Texto extraído:

====================

Por Bruno Ernesto
Para que tanta pressa, se irão retardar o seu cortejo para poder lhe dar o último adeus ?
Como é interessante perceber que a busca da felicidade não depende exclusivamente de nós, como os autointitulados gurus da felicidade tanto pregam.
Não soa coerente com o que tantas pessoas consideram válido?
Perceba que se a receita infalível deles de fato funcionasse, haveria necessidade de tantos livros de autoajuda ou novas edições de tais receitas miraculosas?
Afinal, a felicidade plena muda com o tempo?
Evidente que ao longo da vida mudamos de opinião, temos novos desejos, novas metas de vida, nem mesmo as nossas amizades são perenes ou perpétuas. Vivemos de forma cíclica, de maneira que é mais que normal que mudemos de opinião e de metas.
Aliás, as metas não são feitas necessariamente para serem cumpridas.
Diria que, na maioria das vezes, são descumpridas de forma planejada. Não há nada de anormal, errado ou frustrante nisso.
Quem vive exclusivamente de metas são as equipes econômicas. E, veja só como anda a economia.
Veja que o fundamento invocado por tais gurus da felicidade transfere toda a infelicidade – ou não alcance da felicidade plena – para o indivíduo, como se fosse culpa exclusiva dos seus seguidores.
Ele terceiriza a infelicidade e a culpa do insucesso para o outro, como se a sua receita de felicidade fosse infalível.
Para eles, se você não é feliz e plenamente realizado, você é o único culpado por esse fracasso, pois não se esforçou o suficiente para alcançá-la e isso é terrível para os desavisados. Tem muita gente que acredita mais nisso que na própria razão.

====================

Dados de entrada:
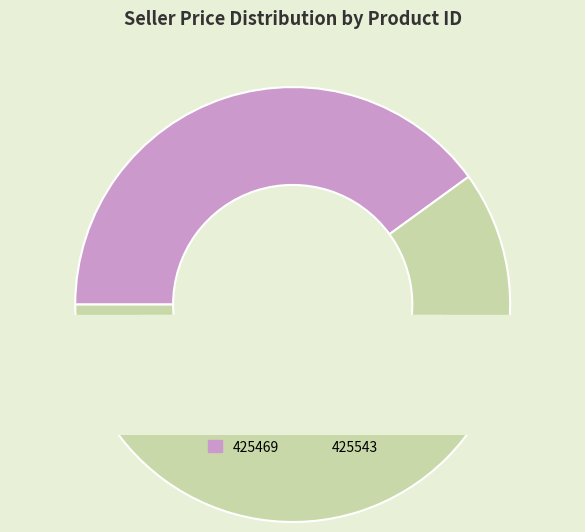

How many segments does this pie chart have?

2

====================

Requisitos das tarefas:
a - De acordo com o texto sobre os gurus da felicidade, quem vive exclusivamente de metas?
b - Copie do texto sobre os gurus da felicidade o trecho que começa em "Não soa coerente" e termina em "anda a economia.".
c - Resuma em duas frases o texto sobre os gurus da felicidade.

Soluções das tarefas:
a - As equipes econômicas.

b -
Não soa coerente com o que tantas pessoas consideram válido?
Perceba que se a receita infalível deles de fato funcionasse, haveria necessidade de tantos livros de autoajuda ou novas edições de tais receitas miraculosas?
Afinal, a felicidade plena muda com o tempo?
Evidente que ao longo da vida mudamos de opinião, temos novos desejos, novas metas de vida, nem mesmo as nossas amizades são perenes ou perpétuas. Vivemos de forma cíclica, de maneira que é mais que normal que mudemos de opinião e de metas.
Aliás, as metas não são feitas necessariamente para serem cumpridas.
Diria que, na maioria das vezes, são descumpridas de forma planejada. Não há nada de anormal, errado ou frustrante nisso.
Quem vive exclusivamente de metas são as equipes econômicas. E, veja só como anda a economia.

c - O texto afirma que a busca da felicidade não depende exclusivamente de nós, ao contrário do que pregam os autointitulados gurus da felicidade, e lembra que, ao longo da vida, mudamos de opinião e de metas. Segundo ele, esses gurus transferem ao indivíduo toda a culpa por não alcançar a felicidade plena, como se a sua receita fosse infalível.